Lavillaire le dévisagea, les sourcils froncés. Pourquoi a-t-il mimé des guillemets avec ses doigts quand il a prononcé le mot « effrayant » ? Tout le monde n’est pas de la Criminelle non plus ! Un égorgement n’est pas commun à tout le monde ! Ce meurtre peut être effrayant pour n’importe qui, pour n’importe quelle personne qui n’a pas l’habitude d’en voir un en vrai, comme elle, qui en a découvert un pour la première fois au printemps dernier avec le corps de Luc Feri ! Oui, elle s’exprime plutôt mal, et alors ? Mais au moins elle se comprend ! Il a dû sûrement le remarquer dès qu’elle a entamé la discussion. Faut avouer que la formation de police et gendarmerie Rouennaise n’équivaut pas à celle de la brigade criminelle de Paris, pour ça, elle est d’accord. Mais ce n’est pas une raison pour que ces Parisiens se paient sournoisement de leur tête, qu’ils soient excellents ou pas, surtout quand ils viennent sur leur terrain avec leur savoir absolu ! Non mais sans blague ! Après, elle sait qu’elle exagère : elle connait des amis de la Criminelle qui arrivent quand même à rester humble et à accepter des « Provinciaux » dans leur entourage. Mais ça, visiblement, Bergerac a du mal à le comprendre, bien qu’il soit excellent dans son domaine, il faut le reconnaître. Mais cessons de nous égarer, songea-t-elle. Le commissaire doit certainement se douter de quelque chose.

Cinq. J’ai prononcé Cinq fois « mais ». Ouais, et alors ?

Bergerac, quant à lui, avait l’impression au regard perplexe de son interlocutrice qu’elle n’avait pas tout compris ce qu’il lui avait dit. C’était clair pourtant.

Ah là là, ces Rouennais !

« En clair, continua-t-il, que vous ayez une ou deux coupures, le résultat final restera quand même atroce.

– C’est clair, répondit-elle, le commissaire peu étonné de la répétition, en supposant que l’assassin de Latour soit le même que celui de Feri, car c’est ce que vous supposez, n’est-ce pas ? »

Fais gaffe ma jolie, songea la commandante Sophie. T’as dit deux fois « n’est-ce pas ».

Bergerac lui sourit. Son froncement de sourcils semblait presque un comique de répétition.

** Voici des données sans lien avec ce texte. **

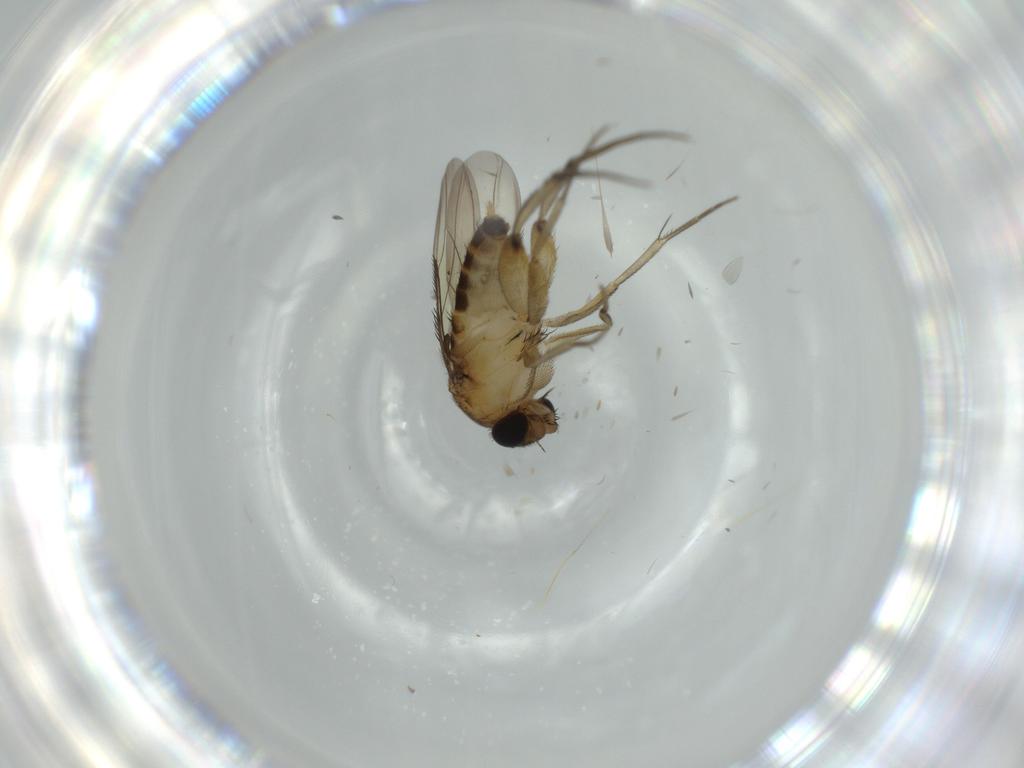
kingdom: Animalia
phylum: Arthropoda
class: Insecta
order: Diptera
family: Phoridae
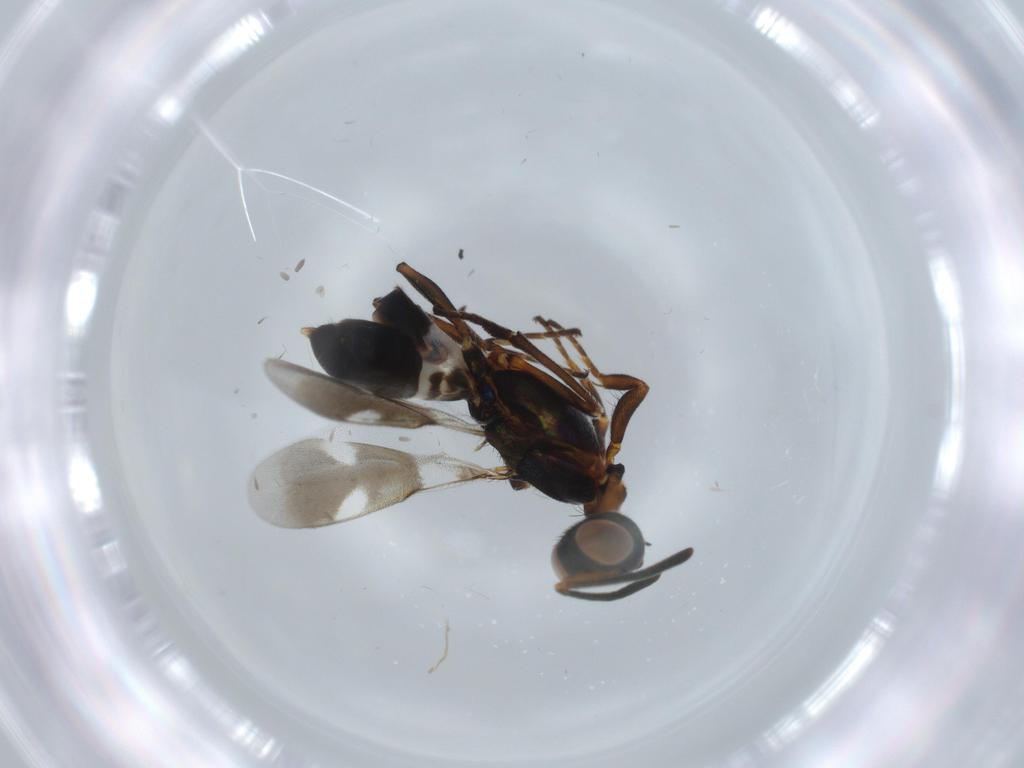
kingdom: Animalia
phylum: Arthropoda
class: Insecta
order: Hymenoptera
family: Eupelmidae
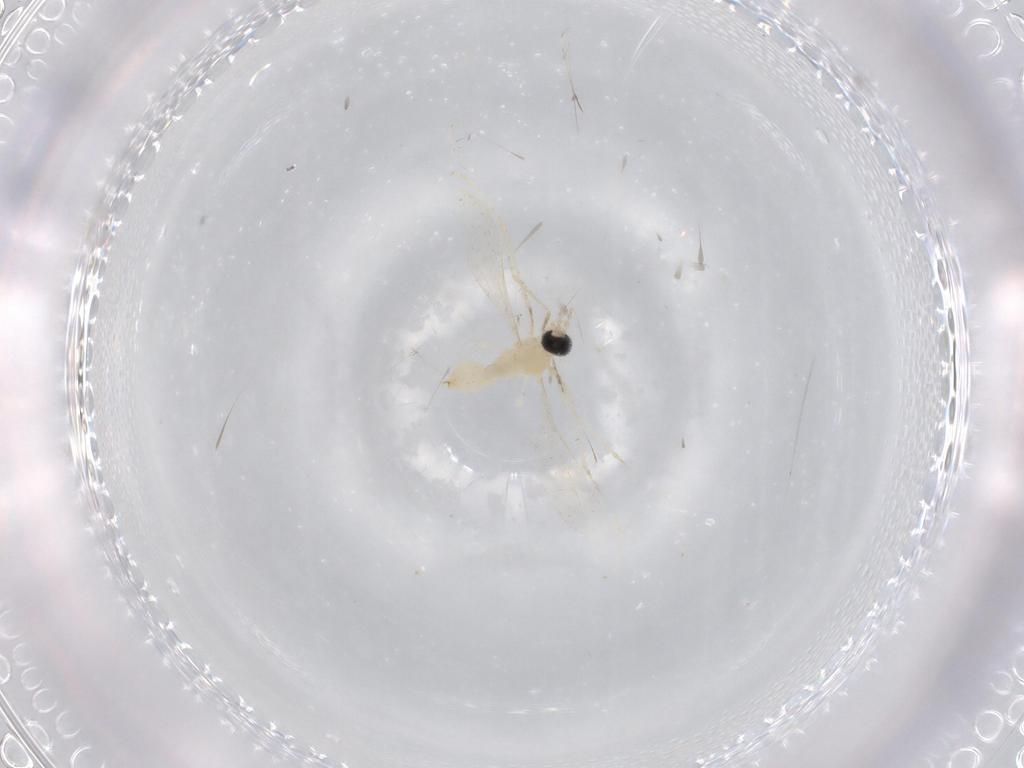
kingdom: Animalia
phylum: Arthropoda
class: Insecta
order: Diptera
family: Cecidomyiidae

Lavillaire, quant à elle, se concentra un instant sur son sourire. Mais il avait l’air de se payer encore de sa tête ! À moins que cela ne soit du mépris ?

« Pour moi, reprit-il, le lien entre les deux meurtres est évident, même s’ils sont espacés d’une semaine chacun : le modus operandi reste identique. C’est une période suffisante pour permettre à l’assassin de récidiver une deuxième fois. S’ensuit alors de nombreuses questions. »

Il marqua une pause, en profita pour boire une gorgée de son café tiède, puis regarda à nouveau son interlocutrice, tout sourire. Une de ses habitudes consistait souvent dans ce genre de situation à laisser planer un peu de suspense pour observer l’attention de ses interlocuteurs, avant de pouvoir annoncer des résultats inattendus ou faire tout simplement part de ses impressions.

Et là, la scène avait l’air de plutôt bien s’y prêter.

« Comme quoi ? », répliqua Lavillaire.

Mais pourquoi l’a-t-elle coupé dans son élan ?

Nouvelle erreur de Bergerac. Elle n’était apparemment pas le genre de personne à comprendre son raisonnement. Après tout, ils ne se connaissaient que depuis aujourd’hui, c’était bien normal.

Mais surtout, elle était Rouennaise. Et tout le monde savait bien ce que les Parisiens pensaient des Rouennais.

Lavillaire, de son côté, savait définitivement que Bergerac la méprisait avec son sourire.

« Eh bien, lui répondit-il, tout d’abord, pourquoi s’en prendre à un dénommé Luc Feri et au commissaire Serge Latour ? Qu’ont-ils en commun hormis leur assassin ? Quels secrets, s’ils en ont, cachent-ils pour être tués et se taire à jamais ? Pourquoi les éliminer dans cette rue Massacre ? À cause de son nom ? Pourquoi attendre une semaine pour agir quand il était possible de les faire disparaître en même temps ? Pourquoi leur trancher violemment la gorge, alors qu’on pouvait tout simplement les assassiner autrement, comme par empoisonnement ? Voilà les principales questions que je me suis posée jusqu’alors. Enfin, et je dirais que c’est l’une, voire la plus primordiale : Qui ?

– Qui quoi ?

– Eh bien qui a assassiné Luc Feri et Serge Latour ? »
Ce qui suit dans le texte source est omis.